Anhaltender wässriger Durchfall während oder nach der Behandlung erfordert eine ärztliche Abklärung.

Häufig gestellte Fragen

Warum darf Daptomycin nicht bei Lungenentzündung gegeben werden?

Das Surfactant, ein fetthaltiger Film auf der Innenfläche der Lungenbläschen, bindet den Wirkstoff und verhindert seine Einlagerung in die Bakterienmembran. In der Lunge bleibt die Substanz deshalb unwirksam, auch wenn der Erreger im Labor empfindlich getestet wurde.

Warum muss die Kreatinkinase kontrolliert werden?

Daptomycin kann die Skelettmuskulatur schädigen, in schweren Fällen bis zur Auflösung von Muskelgewebe mit Nierenbeteiligung. Die Kreatinkinase zeigt eine solche Schädigung an und wird vor Beginn sowie mindestens wöchentlich kontrolliert, bei Risikofaktoren häufiger.

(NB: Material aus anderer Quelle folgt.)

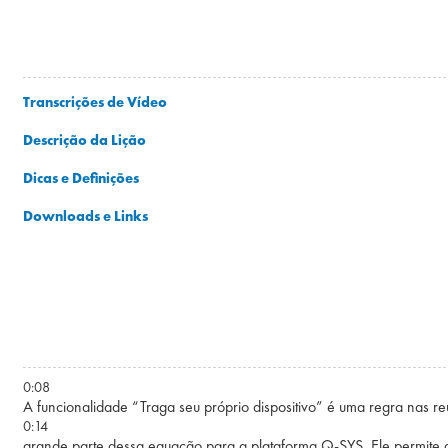
Transcrições de Vídeo
Descrição da Lição
Dicas e Definições
Downloads e Links
0:08
A funcionalidade “Traga seu próprio dispositivo” é uma regra nas r
0:14
grande parte dessa equação para a plataforma Q-SYS. Ele permite q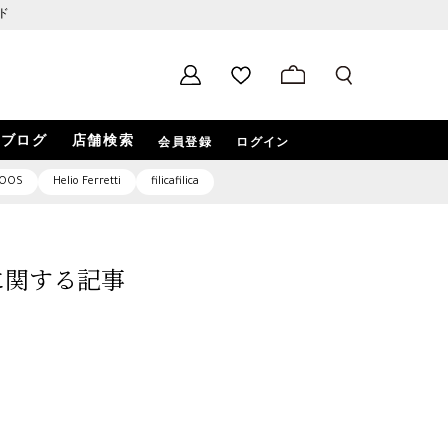
ド
ブログ
店舗検索
会員登録
ログイン
OOS
Helio Ferretti
filicafilica
2」に関する記事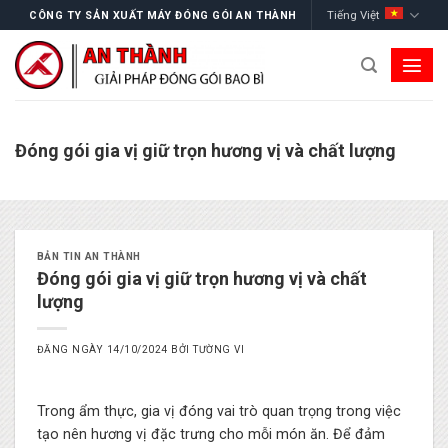
Skip
Tiếng Việt
CÔNG TY SẢN XUẤT MÁY ĐÓNG GÓI AN THÀNH
to
content
Đóng gói gia vị giữ trọn hương vị và chất lượng
BẢN TIN AN THÀNH
Đóng gói gia vị giữ trọn hương vị và chất
lượng
ĐĂNG NGÀY
14/10/2024
BỞI
TƯỜNG VI
Trong ẩm thực, gia vị đóng vai trò quan trọng trong việc
tạo nên hương vị đặc trưng cho mỗi món ăn. Để đảm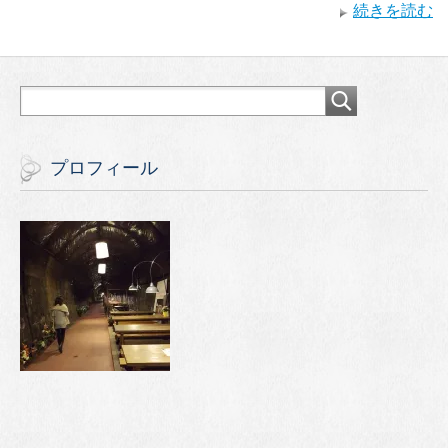
続きを読む
プロフィール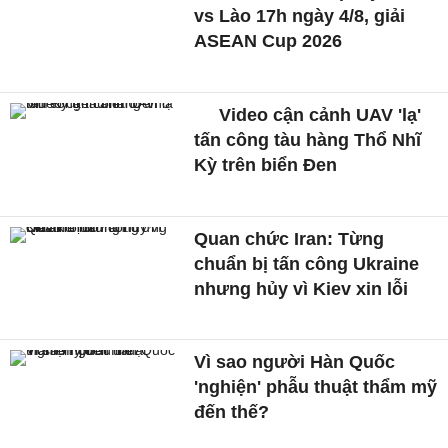
vs Lào 17h ngày 4/8, giải
ASEAN Cup 2026
Video cận cảnh UAV 'lạ'
tấn công tàu hàng Thổ Nhĩ
Kỳ trên biển Đen
Quan chức Iran: Từng
chuẩn bị tấn công Ukraine
nhưng hủy vì Kiev xin lỗi
Vì sao người Hàn Quốc
'nghiện' phẫu thuật thẩm mỹ
đến thế?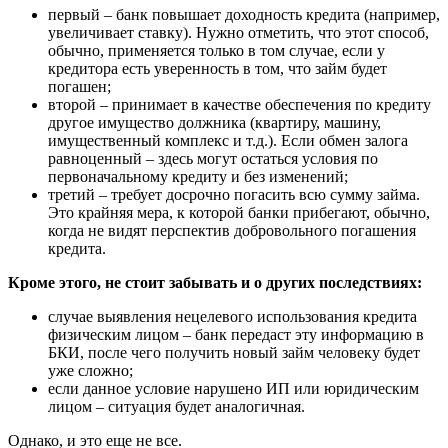
первый – банк повышает доходность кредита (например,
увеличивает ставку). Нужно отметить, что этот способ,
обычно, применяется только в том случае, если у
кредитора есть уверенность в том, что займ будет
погашен;
второй – принимает в качестве обеспечения по кредиту
другое имущество должника (квартиру, машину,
имущественный комплекс и т.д.). Если обмен залога
равноценный – здесь могут остаться условия по
первоначальному кредиту и без изменений;
третий – требует досрочно погасить всю сумму займа.
Это крайняя мера, к которой банки прибегают, обычно,
когда не видят перспектив добровольного погашения
кредита.
Кроме этого, не стоит забывать и о других последствиях:
случае выявления нецелевого использования кредита
физическим лицом – банк передаст эту информацию в
БКИ, после чего получить новый займ человеку будет
уже сложно;
если данное условие нарушено ИП или юридическим
лицом – ситуация будет аналогичная.
Однако, и это еще не все.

Muss ein Statin während der Behandlung abgesetzt werden?

Eine Unterbrechung wird empfohlen. Beide Substanzgruppen können die Skelettmuskulatur schädigen, sodass sich die Risiken addieren. Da die Behandlung mit Daptomycin zeitlich begrenzt ist, lässt sich das Statin in der Regel problemlos pausieren.

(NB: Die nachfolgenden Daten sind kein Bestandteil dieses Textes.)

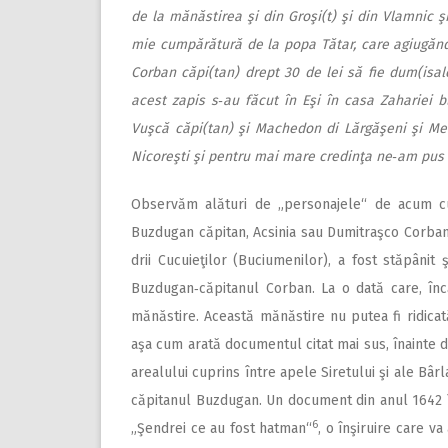
de la mănăstirea şi din Groşi(t) şi din Vlamnic şi
mie cumpărătură de la popa Tătar, care agiugăn
Corban căpi(tan) drept 30 de lei să fie dum(isale
acest zapis s‑au făcut în Eşi în casa Zahariei b
Vuşcă
căpi(tan) şi Machedon di Lărgăşeni şi Mer
Nicoreşti şi pentru mai mare credinţa ne‑am pus 
Observăm alături de „personajele“ de acum c
Buzdugan căpitan, Acsinia sau Dumitraşco Corban
drii Cucuieţilor (Buciumenilor), a fost stăpânit
Buzdugan‑căpitanul Corban. La o dată care, încă
mănăstire. Această mănăstire nu putea fi ridica
aşa cum arată documentul citat mai sus, înainte d
arealului cuprins între apele Siretului şi ale Bâr
căpitanul Buzdugan. Un document din anul 1642 î
6
„Şendrei ce au fost hatman“
, o înşiruire care v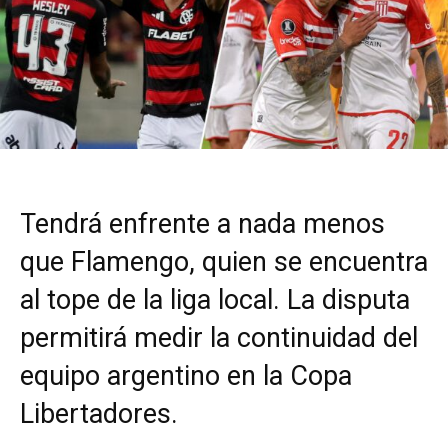
Tendrá enfrente a nada menos
que Flamengo, quien se encuentra
al tope de la liga local. La disputa
permitirá medir la continuidad del
equipo argentino en la Copa
Libertadores.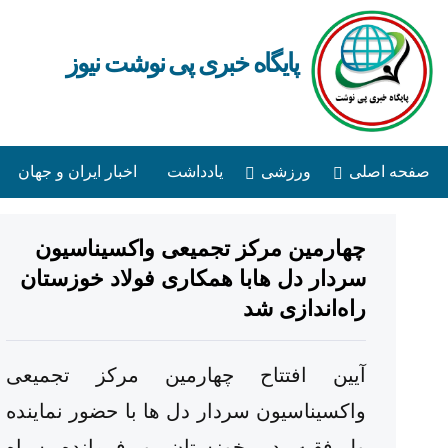
پایگاه خبری پی نوشت نیوز
صفحه اصلی
ورزشی
یادداشت
اخبار ایران و جهان
چهارمین مرکز تجمیعی واکسیناسیون
سردار دل هابا همکاری فولاد خوزستان
راه‌اندازی شد
آیین افتتاح چهارمین مرکز تجمیعی
واکسیناسیون سردار دل ها با حضور نماینده
ولی‌فقیه در خوزستان و فرمانده سپاه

Gegen welche Erreger wirkt Daptomycin?

Gegen grampositive Erreger, darunter Staphylokokken einschließlich methicillinresistenter Stämme, Streptokokken und Enterokokken einschließlich vancomycinresistenter Stämme. Gramnegative Erreger werden nicht erreicht, weil deren äußere Membran den Zugang zur Zellmembran verhindert.

Warum wird die gesamte Tagesdosis auf einmal gegeben?

Die Wirkung hängt stark von der erreichten Spitzenkonzentration ab und nicht von der Zeit oberhalb einer Mindestkonzentration. Eine Aufteilung auf mehrere Gaben wäre deshalb weniger wirksam als die einmalige Gabe der gesamten Menge.